■ DATASET ■
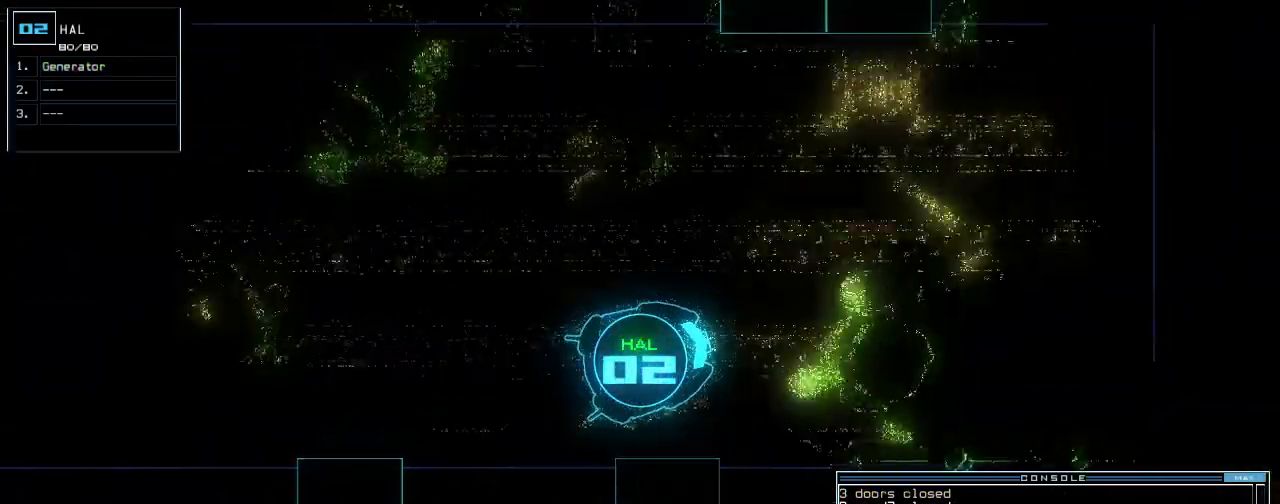
{"keys": ["left"], "events": [[260, "return", "down"], [360, "left", "down"], [460, "up", "up"], [480, "return", "up"]]}
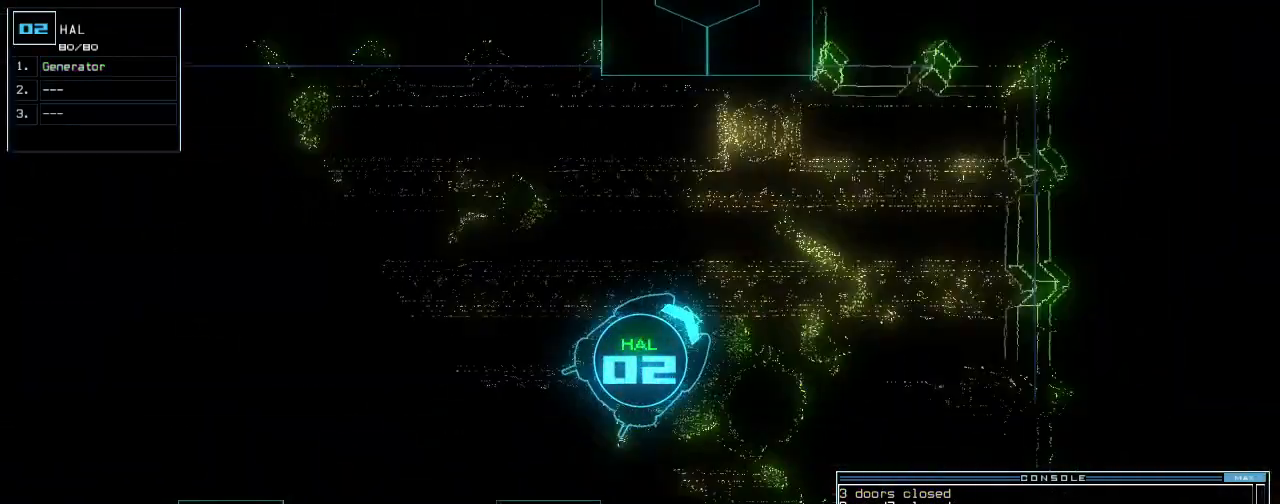
{"keys": ["left", "up"]}
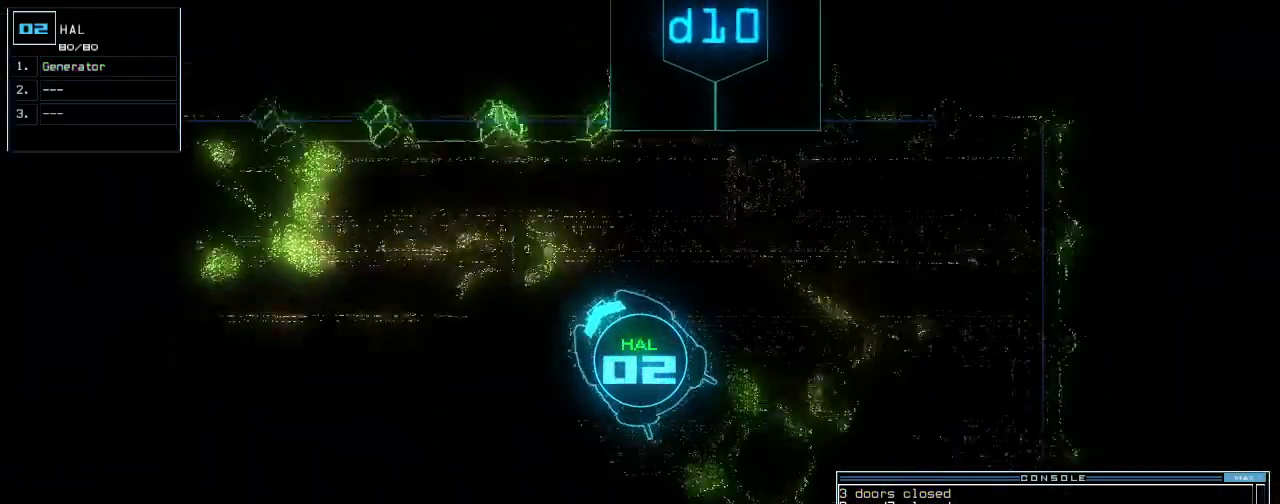
{"keys": ["up"], "events": [[80, "right", "down"], [160, "right", "up"], [380, "left", "up"]]}
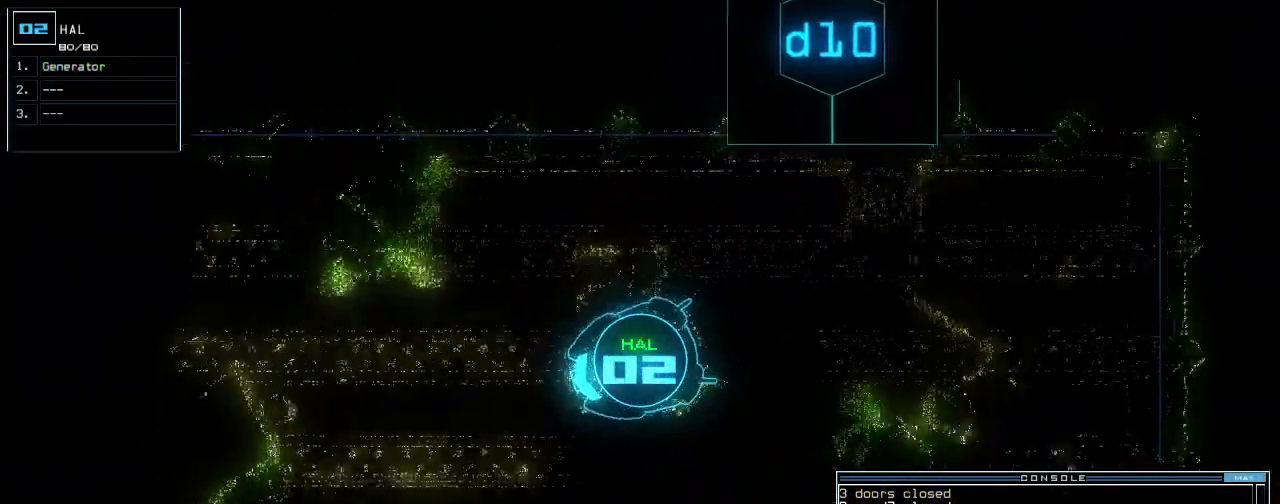
{"keys": ["up"], "events": [[40, "right", "down"], [140, "right", "up"]]}
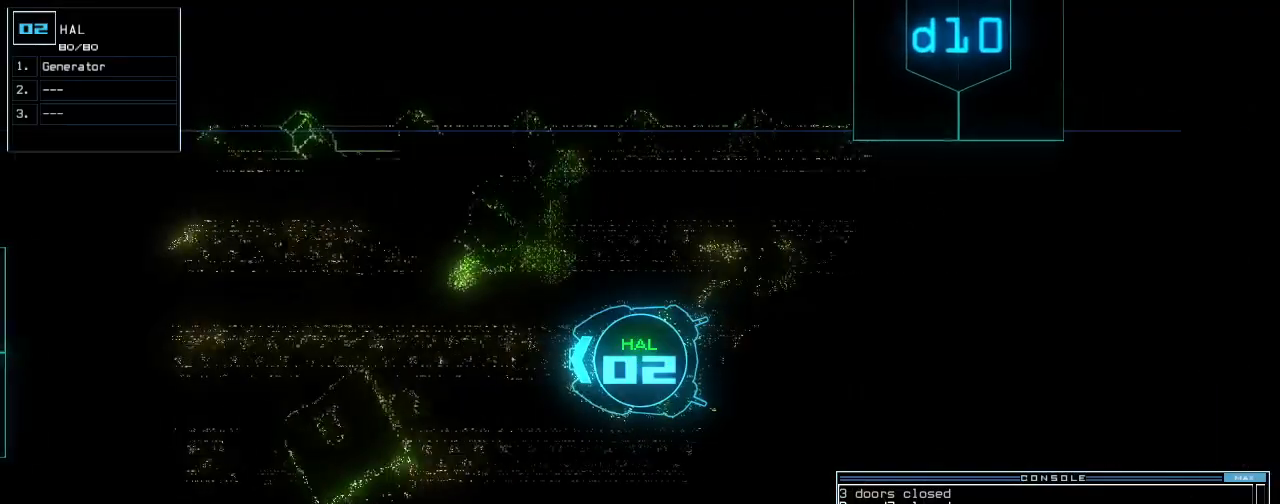
{"keys": ["up"], "events": [[320, "right", "down"], [400, "right", "up"]]}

■ ABOUT THIS TASK ■
Above are the records; copy every one of them exactly and omit the images.

■ TASK ANSWER ■
{"keys": ["left"], "events": [[260, "return", "down"], [360, "left", "down"], [460, "up", "up"], [480, "return", "up"]]}
{"keys": ["left", "up"]}
{"keys": ["up"], "events": [[80, "right", "down"], [160, "right", "up"], [380, "left", "up"]]}
{"keys": ["up"], "events": [[40, "right", "down"], [140, "right", "up"]]}
{"keys": ["up"], "events": [[320, "right", "down"], [400, "right", "up"]]}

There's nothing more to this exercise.